Where to Show Up
Charlotte Williams 3/5/2011
Where can I show my Miniature Hereford? I am often asked this question, but the answer is as varied as the animals and the people who show them. However, there are some options you can consider in your search for the ultimate show year with a trip every week!
The most obvious answer is the Miniature Hereford Breeders Association sanctioned and sponsored shows. Currently there are eleven scattered throughout the year and across the United States: Denver (January), San Antonio (February), Houston (March), Austin (March), Des Moines (August), Oregon (September), Amarillo (September), Dallas (October), Billings (October), Kansas City (October), and Louisville (November). As information for each of these shows becomes available it is posted on our website at www.mhbaonline.org or you can also talk to your Regional Director or other member of the MHBA Board.
But there are other show options, too. Remember, your mini is a Registered Hereford, so any show that allows Herefords should allow your animal to show. Sometimes, you just need to show up! For example, there was not a class specifically for Miniatures at the Tri-State Fair in Amarillo, so a couple of us got together for moral support and took on the big guys. We didn’t end up at the top of our classes, but we had a lot of fun, the kids had some extra experience in the show ring, and this last year they included a show specifically for us that promises to go and grow into the future. By demonstrating there was interest in the area, and speaking respectfully but persistently with show organizers, we have opened a new opportunity.
Aside from the national American Hereford Association, many states also have branches that are active in showing and promoting the breed. They can be another great resource for expanding your show horizons. In fact, last year the Texas Junior Hereford Association contacted us to tell us that they would have classes for Miniature Herefords at their annual state show. We had been talking to their representatives at other places, and they decided it was time to welcome us in. Again, for a small membership fee, the kids had a good time, and we all made some new friends that we will see again.
Young people have more options when it comes to showing cattle. There are excellent organizations such as the 4-H and Future Farmers of America (FFA) that are often administered by your local school district and the county extension office, and have opportunities at the local, state, and even national levels. Talk to these folks! You can become involved as a volunteer or participant and encourage inclusion of the minis. Even if there is not a class specifically for minis, join in. Often they can show against the standard animals, until you can demonstrate enough interest to justify a mini class. But be aware that many shows have weight limits for steers – for example, there is a 900 pound minimum in our county show – so be prepared to deal with an animal that may not “make weight”. Knowing your animal’s genetic background from the breeder can be critical, but even the best predictions may fail. Again, doing your homework ahead of time can make or break a situation.
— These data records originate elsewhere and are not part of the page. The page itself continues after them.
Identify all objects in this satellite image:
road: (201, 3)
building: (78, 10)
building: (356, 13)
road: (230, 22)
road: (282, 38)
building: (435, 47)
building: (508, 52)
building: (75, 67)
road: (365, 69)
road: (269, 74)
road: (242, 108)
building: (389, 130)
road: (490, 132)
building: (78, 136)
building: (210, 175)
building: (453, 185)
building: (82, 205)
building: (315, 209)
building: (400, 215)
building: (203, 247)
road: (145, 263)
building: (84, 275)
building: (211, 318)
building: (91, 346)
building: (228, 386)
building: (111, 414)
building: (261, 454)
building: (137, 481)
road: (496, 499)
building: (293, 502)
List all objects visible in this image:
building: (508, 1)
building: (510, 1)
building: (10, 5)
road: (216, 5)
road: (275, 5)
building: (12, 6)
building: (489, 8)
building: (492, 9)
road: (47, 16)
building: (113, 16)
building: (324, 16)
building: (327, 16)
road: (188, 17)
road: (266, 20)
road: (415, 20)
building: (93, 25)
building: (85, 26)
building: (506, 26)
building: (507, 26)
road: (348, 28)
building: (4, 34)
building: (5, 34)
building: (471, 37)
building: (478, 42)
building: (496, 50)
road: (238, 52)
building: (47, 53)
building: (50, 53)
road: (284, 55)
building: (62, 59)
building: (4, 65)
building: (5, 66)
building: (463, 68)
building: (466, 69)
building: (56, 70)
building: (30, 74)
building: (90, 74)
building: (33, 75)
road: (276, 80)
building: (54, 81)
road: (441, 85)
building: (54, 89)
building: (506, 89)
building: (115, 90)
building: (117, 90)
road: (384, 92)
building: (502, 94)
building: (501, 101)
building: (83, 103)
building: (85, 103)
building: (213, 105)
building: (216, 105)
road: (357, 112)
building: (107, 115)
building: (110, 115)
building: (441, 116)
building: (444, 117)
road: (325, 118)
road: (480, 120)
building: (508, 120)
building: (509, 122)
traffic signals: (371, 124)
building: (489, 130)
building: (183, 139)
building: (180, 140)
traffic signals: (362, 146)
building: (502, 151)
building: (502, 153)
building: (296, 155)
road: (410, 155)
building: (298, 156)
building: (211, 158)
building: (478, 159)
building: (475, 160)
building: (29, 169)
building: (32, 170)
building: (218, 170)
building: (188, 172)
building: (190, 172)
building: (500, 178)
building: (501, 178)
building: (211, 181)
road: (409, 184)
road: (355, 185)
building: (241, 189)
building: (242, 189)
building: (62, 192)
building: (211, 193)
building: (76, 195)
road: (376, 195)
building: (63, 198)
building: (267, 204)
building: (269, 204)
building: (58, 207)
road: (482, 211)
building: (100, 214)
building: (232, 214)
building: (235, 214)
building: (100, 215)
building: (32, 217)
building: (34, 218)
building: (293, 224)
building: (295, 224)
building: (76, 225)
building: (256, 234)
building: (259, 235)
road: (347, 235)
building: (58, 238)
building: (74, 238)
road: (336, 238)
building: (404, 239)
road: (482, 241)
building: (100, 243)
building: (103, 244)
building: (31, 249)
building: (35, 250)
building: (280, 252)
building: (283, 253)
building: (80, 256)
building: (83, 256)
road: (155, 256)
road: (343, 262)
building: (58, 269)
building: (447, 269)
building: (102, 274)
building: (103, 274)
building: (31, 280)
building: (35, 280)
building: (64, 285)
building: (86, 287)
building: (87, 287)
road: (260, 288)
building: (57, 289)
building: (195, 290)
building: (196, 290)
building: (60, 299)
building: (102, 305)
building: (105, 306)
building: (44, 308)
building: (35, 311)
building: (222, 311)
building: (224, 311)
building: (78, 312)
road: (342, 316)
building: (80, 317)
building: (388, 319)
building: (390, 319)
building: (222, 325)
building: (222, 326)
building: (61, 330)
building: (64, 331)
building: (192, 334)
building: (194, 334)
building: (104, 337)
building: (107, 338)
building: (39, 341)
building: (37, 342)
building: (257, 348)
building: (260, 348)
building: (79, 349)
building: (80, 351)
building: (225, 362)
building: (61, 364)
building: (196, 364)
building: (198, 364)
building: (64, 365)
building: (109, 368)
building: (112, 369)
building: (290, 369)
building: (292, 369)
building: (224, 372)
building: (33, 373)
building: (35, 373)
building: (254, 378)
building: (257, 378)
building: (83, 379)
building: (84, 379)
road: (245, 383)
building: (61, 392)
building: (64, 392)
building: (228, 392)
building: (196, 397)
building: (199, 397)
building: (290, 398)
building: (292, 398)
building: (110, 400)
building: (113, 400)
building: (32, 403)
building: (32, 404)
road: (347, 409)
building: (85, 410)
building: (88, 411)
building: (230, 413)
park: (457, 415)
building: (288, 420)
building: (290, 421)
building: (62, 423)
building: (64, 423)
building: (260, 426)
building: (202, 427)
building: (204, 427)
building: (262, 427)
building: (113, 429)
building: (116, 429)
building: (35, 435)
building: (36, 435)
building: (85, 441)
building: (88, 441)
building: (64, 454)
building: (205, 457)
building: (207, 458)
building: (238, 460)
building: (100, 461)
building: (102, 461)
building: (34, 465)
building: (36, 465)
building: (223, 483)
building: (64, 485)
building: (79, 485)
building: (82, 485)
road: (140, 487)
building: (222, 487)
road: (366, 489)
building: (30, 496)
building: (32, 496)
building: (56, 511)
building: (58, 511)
These organizations can open doors to a variety of shows, from the county fair to jackpots to informal get-togethers. Often jackpots are particularly welcoming to new animals. The whole point is to draw in as many entries as possible, so the show is bigger and better. And you can always throw your own show for the local kids in your back pasture. Communication with youth organizations – both ways – keeps these programs alive and well.
Perhaps driving cattle around the country is not an option for you. How about a Virtual Cattle Show? Yes, now you can “show” your cattle over the internet! Our friends in Australia had the great idea to use technology to expand our Miniature Hereford show horizons to a global extent. They have invited us to participate in their electronic show in June, and it promises to be a winner. For more information on this exciting new event, go to “Events” on the website and check it out.
Respect and persistence are the keys to success. Wherever you go, talk to anyone who will listen. Promote your breed in a variety of venues, and help get out the word that the minis are coming! You never know who may be the pivotal person that hears your message and wants to help. Ask, and you may receive! When talking to a specific venue, be sure to do your homework and find the right people, but remember that they have been doing this work for a while – often decades – and may not be eager to change a program they have established with a lot of sweat and tears. Know what rules are already in place and how your animals can fit into the schedule. Be prepared to make positive suggestions and to pick up some of the extra work that will be required to make the show a success. Also contact your Regional Director to keep them informed and to gain access to guidelines and other assistance from the MHBA Show Committee.
But can you win? You bet! Kirstie Kasch showed her steer, Rocky, at county last month and won the light-weight British class. The next weekend she ran him over to a nearby town that holds an FFA/4-H show covering about twenty surrounding counties. They are eager to grow their show, so last year they added a Miniature class, and Kirstie and Rocky won! Leah Stroud showed her heifer, June, at county and took Grand Champion! Their hard work all year long paid off. Again, knowing your genetics is important, but even with a lesser quality animal, a person can learn a lot from spending a year feeding, grooming, generally caring for another living creature and finally showing off the results.